The beams with and without breathing crack are subjected to harmonic excitation of 115 Hz and as well simultaneously excited with two frequencies of 8 Hz and 145 Hz. The free end power spectrum response of the healthy and the cracked beam subjected to harmonic excitation of 100 Hz is shown in Fig. 7. The results corresponding to responses measured under harmonic excitation of two frequencies of 8 and 145 Hz is shown in Fig. 8. The response of the healthy beam shows a single maximum peak at 115 Hz only. While the plot related to damaged beam, (i.e. both 33% and 50% cracked beam) shows peaks at 115, 230, 345 Hz and so on. The cracked beam exhibits more number of higher order harmonics for higher crack depth beam. Further, the amplitude of superharmonics increases and amplitude of linear harmonics decreases with increase in crack depth. The energy of higher order harmonics is very low with respect to the linear harmonic even in the case of beam with higher crack depth. The Fourier power spectrum reveals two peaks at 8 and 145 Hz for the healthy beam which is evident from Fig. 8. While the plot related to the cracked beam shows peaks at sidebands (ω_prob±nω_pump) apart from the peaks at each individual excitation frequencies. Similar to single tone harmonic excitation case, the Fourier power spectrum amplitude of both left and right sidebands is of very low magnitude when compared to the Fourier power spectrum amplitude of probing frequency excitation component.

Fig. 7

Power Spectrum—single tone—experimental cantilever beam

Fig. 8

Power Spectrum—bitone—experimental cantilever beam

The results of the damage indices estimated for the cracked experimental specimens are given in Table 2. Table 2 establishes the fact that the energy variation in linear components (i.e.\( DI_{\text{linear}} \)) between varied crack depths shows significantly higher sensitivity than energy variation due to nonlinear components (i.e.\( DI_{\text{harmonics/modulations}} \)). This clearly emphasis the fact that the damage index based on reduction in energy of linear components due to breathing crack is more sensitive than increase in energy of nonlinear harmonics/modulations.

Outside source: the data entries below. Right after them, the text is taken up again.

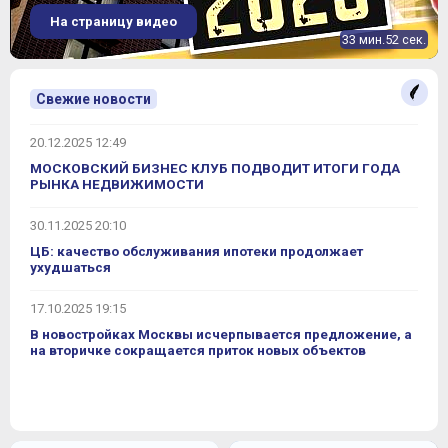
На страницу видео
33 мин.52 сек.
Свежие новости
20.12.2025 12:49
МОСКОВСКИЙ БИЗНЕС КЛУБ ПОДВОДИТ ИТОГИ ГОДА
РЫНКА НЕДВИЖИМОСТИ
30.11.2025 20:10
ЦБ: качество обслуживания ипотеки продолжает
ухудшаться
17.10.2025 19:15
В новостройках Москвы исчерпывается предложение, а
на вторичке сокращается приток новых объектов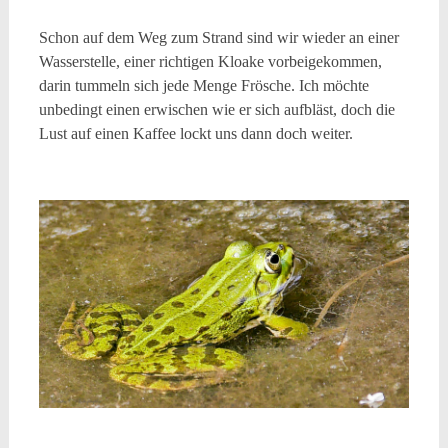
Schon auf dem Weg zum Strand sind wir wieder an einer
Wasserstelle, einer richtigen Kloake vorbeigekommen,
darin tummeln sich jede Menge Frösche. Ich möchte
unbedingt einen erwischen wie er sich aufbläst, doch die
Lust auf einen Kaffee lockt uns dann doch weiter.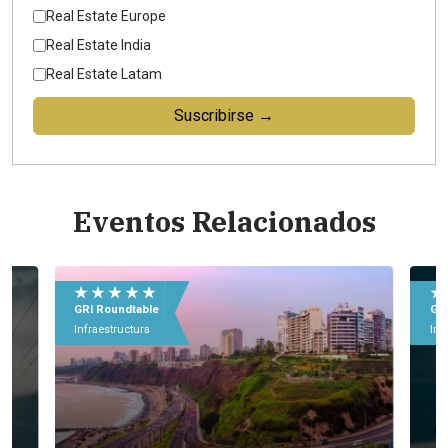
Real Estate Europe
Real Estate India
Real Estate Latam
Suscribirse →
Eventos Relacionados
★ ★ ★ ★ ★
★
GRI Roundtable
GRI
Infraestructura
Inf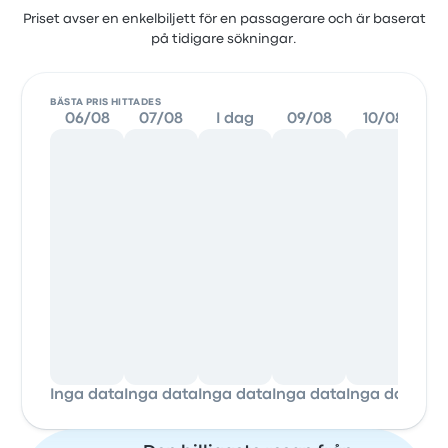
Priset avser en enkelbiljett för en passagerare och är baserat
på tidigare sökningar.
BÄSTA PRIS HITTADES
06/08
07/08
I dag
09/08
10/08
1
Inga data
Inga data
Inga data
Inga data
Inga data
Ing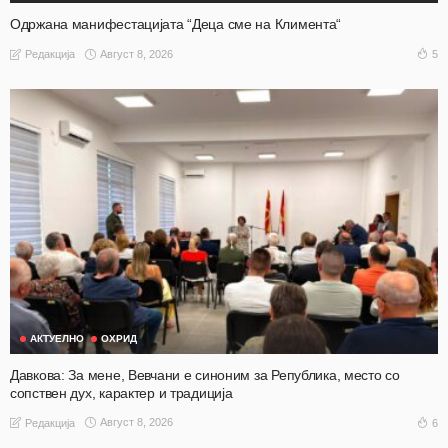
Одржана манифестацијата “Деца сме на Климента“
Август 8, 2026
5
Редакција
АКТУЕЛНО
ОХРИД
Давкова: За мене, Вевчани е синоним за Република, место со
сопствен дух, карактер и традиција
Август 8, 2026
6
Редакција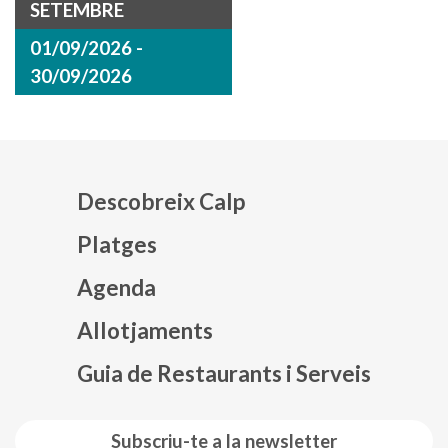
SETEMBRE
01/09/2026 -
30/09/2026
Descobreix Calp
Platges
Agenda
Mapa web footer
Allotjaments
Guia de Restaurants i Serveis
Subscriu-te a la newsletter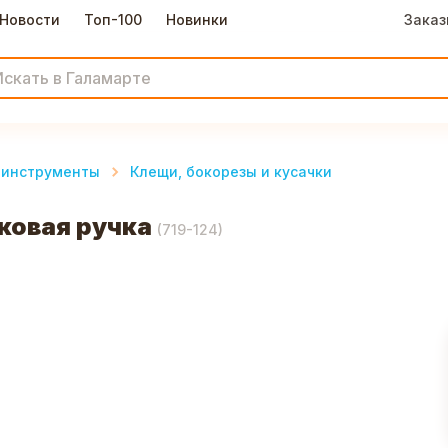
Новости
Топ-100
Новинки
Заказ
 инструменты
Клещи, бокорезы и кусачки
ковая ручка
(
719-124
)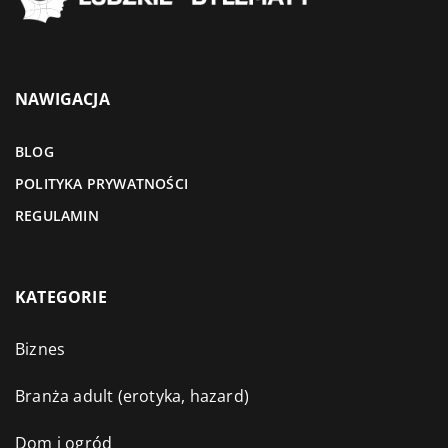
NAWIGACJA
BLOG
POLITYKA PRYWATNOŚCI
REGULAMIN
KATEGORIE
Biznes
Branża adult (erotyka, hazard)
Dom i ogród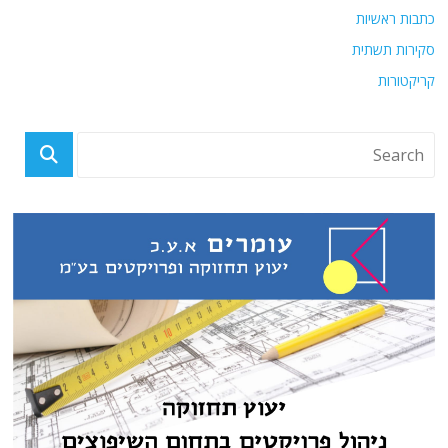
כתבות ראשיות
סקירות תשתית
קריקטורות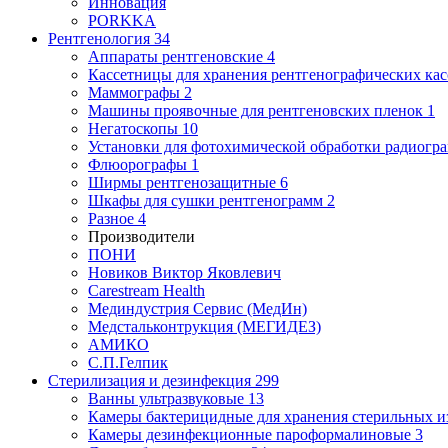
Инновация
PORKKA
Рентгенология
34
Аппараты рентгеновские
4
Кассетницы для хранения рентгенографических кас
Маммографы
2
Машины проявочные для рентгеновских пленок
1
Негатоскопы
10
Установки для фотохимической обработки радиогр
Флюорографы
1
Ширмы рентгенозащитные
6
Шкафы для сушки рентгенограмм
2
Разное
4
Производители
ПОНИ
Новиков Виктор Яковлевич
Carestream Health
Мединдустрия Сервис (МедИн)
Медстальконтрукция (МЕГИДЕЗ)
АМИКО
С.П.Гелпик
Стерилизация и дезинфекция
299
Ванны ультразвуковые
13
Камеры бактерицидные для хранения стерильных 
Камеры дезинфекционные пароформалиновые
3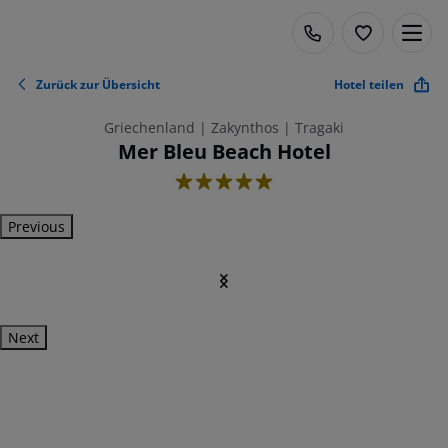
Zurück zur Übersicht
Hotel teilen
Griechenland | Zakynthos | Tragaki
Mer Bleu Beach Hotel
5
Previous
Next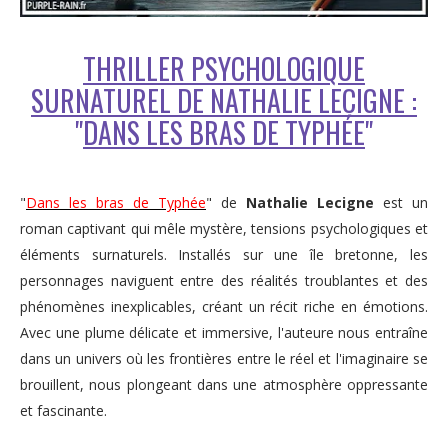
THRILLER PSYCHOLOGIQUE
SURNATUREL DE NATHALIE LECIGNE :
"
DANS LES BRAS DE TYPHÉE
"
"
Dans les bras de Typhée
" de
Nathalie Lecigne
est un
roman captivant qui mêle mystère, tensions psychologiques et
éléments surnaturels. Installés sur une île bretonne, les
personnages naviguent entre des réalités troublantes et des
phénomènes inexplicables, créant un récit riche en émotions.
Avec une plume délicate et immersive, l'auteure nous entraîne
dans un univers où les frontières entre le réel et l'imaginaire se
brouillent, nous plongeant dans une atmosphère oppressante
et fascinante.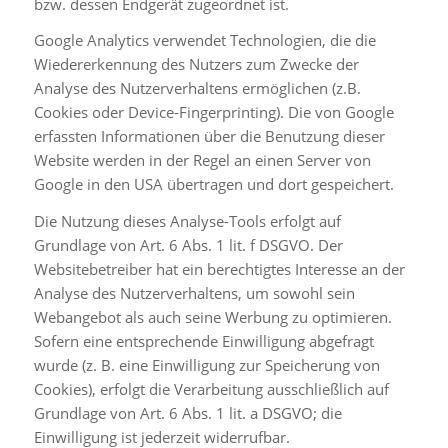
bzw. dessen Endgerät zugeordnet ist.
Google Analytics verwendet Technologien, die die
Wiedererkennung des Nutzers zum Zwecke der
Analyse des Nutzerverhaltens ermöglichen (z.B.
Cookies oder Device-Fingerprinting). Die von Google
erfassten Informationen über die Benutzung dieser
Website werden in der Regel an einen Server von
Google in den USA übertragen und dort gespeichert.
Die Nutzung dieses Analyse-Tools erfolgt auf
Grundlage von Art. 6 Abs. 1 lit. f DSGVO. Der
Websitebetreiber hat ein berechtigtes Interesse an der
Analyse des Nutzerverhaltens, um sowohl sein
Webangebot als auch seine Werbung zu optimieren.
Sofern eine entsprechende Einwilligung abgefragt
wurde (z. B. eine Einwilligung zur Speicherung von
Cookies), erfolgt die Verarbeitung ausschließlich auf
Grundlage von Art. 6 Abs. 1 lit. a DSGVO; die
Einwilligung ist jederzeit widerrufbar.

Table 2 Energy Variation Indices

5 Conclusions

A unique breathing crack damage diagnostic technique exploiting the possibility of utilizing linear components instead of conventional nonlinear components is developed. Numerical investigations on a cantilever beam with breathing crack near the centre of the beam with varied crack depth are carried out to understand the transfer of energy from linear components to super harmonics and sideband components in the presence of nonlinearity due to breathing crack. Two damage indices; one based on linear components and the other considering nonlinear harmonics and modulations/sidebands, have been presented and compared to investigate the sensitivity of the response components for fatigue-breathing crack identification. This is further validated through experimental investigations. Both the numerical and experimental investigations conclude that there occurs transfer of energy from the fundamental linear excitation harmonic components to nonlinear harmonic components induced by the breathing crack. The decrease in Fourier power spectrum amplitude in the linear components due to energy transfer is highly sensitive than the Fourier power spectrum amplitude increase in the case of higher order harmonics and sideband nonlinear harmonic components. Therefore, the linear components can be effectively employed for damage diagnosis of breathing crack. Further, this eliminates the complex process of reliable extraction of nonlinear harmonics under harsh noisy environment.